Readers of a certain age will remember receiving chain letters in the mail: anonymous accounts of how some recipients cashed in big time and had other good fortune after sending the letter on to 10 other people. Those who broke the chain not only missed out on the money, but risked having various other problems.
The chain letter appealed to greed and fear at the same time. It’s now history, but its electronic cousin is alive and well, especially those bearing a quasi-religious message. Hardly a week goes by when I don’t receive one, telling me what great blessings will be mine if only I pass the e-mail along to 10 others.
I automatically threw the old chain letters directly into the wastebasket, and I go for the delete key every time I receive an e-mail version. But where’s the harm? you might ask.
Catholics should always be willing and able to pass on true blessings whenever they can. But messages such as these are more steeped in superstition and even the occult than in true religion. Consider a recent e-mail I received. It informed me that if I would send a Hollywood-style picture of Mary on down the line, “your troubles will go away.” That was the first tip-off.
Messages that fail the test of reason and/or sacred Scripture and the teaching of the Church should immediately be consigned to electronic outer darkness. As for seeing my troubles disappear, that would come as news to Jesus, who assured his followers, “In the world you will have trouble” (John 16:33).
Most of the e-mails of this type include a picture of a religious object, which is said to possess special powers. This is more the realm of superstition, magic and charms than sound Christian practice. Many such messages invoke the name of our Blessed Mother. Some Catholics seem to believe that if Mary’s name is attached to it, it must be okay. Not necessarily.
The Catechism of the Catholic Church addresses this particular aspect: “Superstition in some sense represents a perverse excess of religion” (No. 2110).
Unfortunately, superstitious belief among Catholics is not limited to the Internet. Consider the widespread practice of burying St. Joseph statues on property in hopes of getting a buyer. “St. Joseph Statue Spell Kits” are a hot item on the Web. Whenever you see the word “spell,” know you’re in dangerous territory. Witches cast spells. Christians should have nothing to do with such occult activities.
Yes, many Catholics will testify as to how quickly they sold their houses after burying St. Joseph. Interestingly, the statue is not simply to be buried: He is to be buried upside down. One explanation I read maintained that St. Joseph doesn’t like being placed in the ground this way and would therefore speed the sale of the property so he could be dug up and righted.

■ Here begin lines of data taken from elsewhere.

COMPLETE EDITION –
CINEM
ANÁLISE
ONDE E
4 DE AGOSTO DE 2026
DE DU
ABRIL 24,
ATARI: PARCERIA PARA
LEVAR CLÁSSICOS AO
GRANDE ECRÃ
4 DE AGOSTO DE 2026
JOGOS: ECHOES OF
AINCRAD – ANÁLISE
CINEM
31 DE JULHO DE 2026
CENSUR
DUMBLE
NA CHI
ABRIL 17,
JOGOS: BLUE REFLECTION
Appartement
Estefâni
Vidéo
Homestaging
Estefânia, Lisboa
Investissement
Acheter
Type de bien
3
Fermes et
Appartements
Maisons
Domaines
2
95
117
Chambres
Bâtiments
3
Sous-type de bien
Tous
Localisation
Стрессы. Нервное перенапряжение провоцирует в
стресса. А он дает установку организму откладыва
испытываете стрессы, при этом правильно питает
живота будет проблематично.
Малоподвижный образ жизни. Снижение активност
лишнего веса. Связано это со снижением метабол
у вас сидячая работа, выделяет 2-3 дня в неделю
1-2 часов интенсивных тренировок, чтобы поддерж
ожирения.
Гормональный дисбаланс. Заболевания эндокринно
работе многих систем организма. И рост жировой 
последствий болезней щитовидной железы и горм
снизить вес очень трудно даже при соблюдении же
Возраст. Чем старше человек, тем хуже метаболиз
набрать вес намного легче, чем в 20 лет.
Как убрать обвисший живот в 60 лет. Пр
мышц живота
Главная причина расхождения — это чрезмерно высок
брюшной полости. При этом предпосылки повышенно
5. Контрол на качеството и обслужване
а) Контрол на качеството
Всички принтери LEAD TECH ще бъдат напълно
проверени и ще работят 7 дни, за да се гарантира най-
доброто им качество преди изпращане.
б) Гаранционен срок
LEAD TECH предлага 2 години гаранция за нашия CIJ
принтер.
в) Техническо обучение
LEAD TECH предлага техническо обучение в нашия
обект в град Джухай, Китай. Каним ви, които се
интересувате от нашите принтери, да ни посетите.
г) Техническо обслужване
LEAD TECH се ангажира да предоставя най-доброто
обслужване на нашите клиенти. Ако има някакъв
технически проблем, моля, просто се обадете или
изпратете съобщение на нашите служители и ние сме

This is superstitious nonsense. Anyone having a serious claim to the Catholic faith should disavow such practices out of hand. Actually, we’re talking about something here that goes a step beyond superstition and is much more dangerous.
When Satanists engage in black magic, an upside-down crucifix is part of the ceremony. Think there might be a connection here? The devil doesn’t mind using his influence to help sell your house if that leads you away from sound religious belief and deeper into superstition and the occult.

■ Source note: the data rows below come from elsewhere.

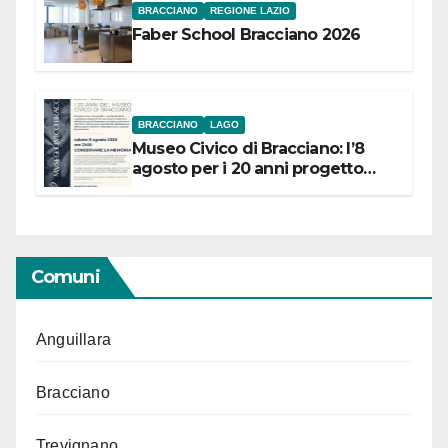
BRACCIANO
REGIONE LAZIO
Faber School Bracciano 2026
BRACCIANO
LAGO
Museo Civico di Bracciano: l’8
agosto per i 20 anni progetto
“Conservare la memoria”
Comuni
Anguillara
Bracciano
Trevignano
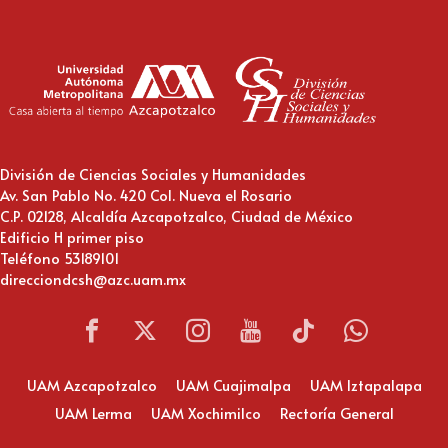
División de Ciencias Sociales y Humanidades
Av. San Pablo No. 420 Col. Nueva el Rosario
C.P. 02128, Alcaldía Azcapotzalco, Ciudad de México
Edificio H primer piso
Teléfono 53189101
direcciondcsh@azc.uam.mx
UAM Azcapotzalco
UAM Cuajimalpa
UAM Iztapalapa
UAM Lerma
UAM Xochimilco
Rectoría General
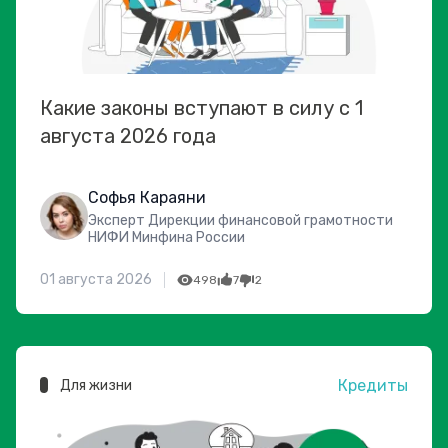
Какие законы вступают в силу с 1
августа 2026 года
Софья Караяни
Эксперт Дирекции финансовой грамотности
НИФИ Минфина России
01 августа 2026
498
7
2
Кредиты
Для жизни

A Protestant pastor in our town who owns a Christian bookstore recently wrote a newspaper column in which he remarked about the large number of Catholics who come into his store seeking St. Joseph statues. Even though they are a big moneymaker, to his credit, he refuses to carry them. Isn’t it sad that the only Catholics this pastor might encounter are those looking for a plastic statue to bury?
Do you sincerely desire the aid of St. Joseph in selling your home? Then do it the right way. Respectfully ask for his intercession with God (the primary ability that saints possess) on your behalf. No burying, no spells, no charms.
The Catechism is emphatic in cautioning Catholics against any involvement with the occult: “All practices of magic or sorcery, by which one attempts to tame occult powers, so as to place them at one’s service … are gravely contrary to the virtue of religion” (No. 2117).
When God brought his chosen people into the Promised Land, he warned them against such activities. For the subject at hand, one line will suffice: “Let there not be found among you … [a] charmer … or caster of spells” (Deuteronomy 18:10).
This refers to good-luck charms and other objects believed to possess magical qualities, which is a form of sorcery. The misuse of the St. Joseph statue belongs here, as do all religious items on the Internet that are alleged to bring good luck.
“Luck,” by the way, is an expression that Catholics would do well to strike from their vocabularies. The Church doesn’t trust in luck; it trusts in God’s divine providence, which orders all things toward their proper ends. “Luck” denotes a random, hit-or-miss element, which can be either good or bad. That’s not the way of the God in whom we place our trust.
F. Douglas Kneibert writes from Sedalia, Missouri.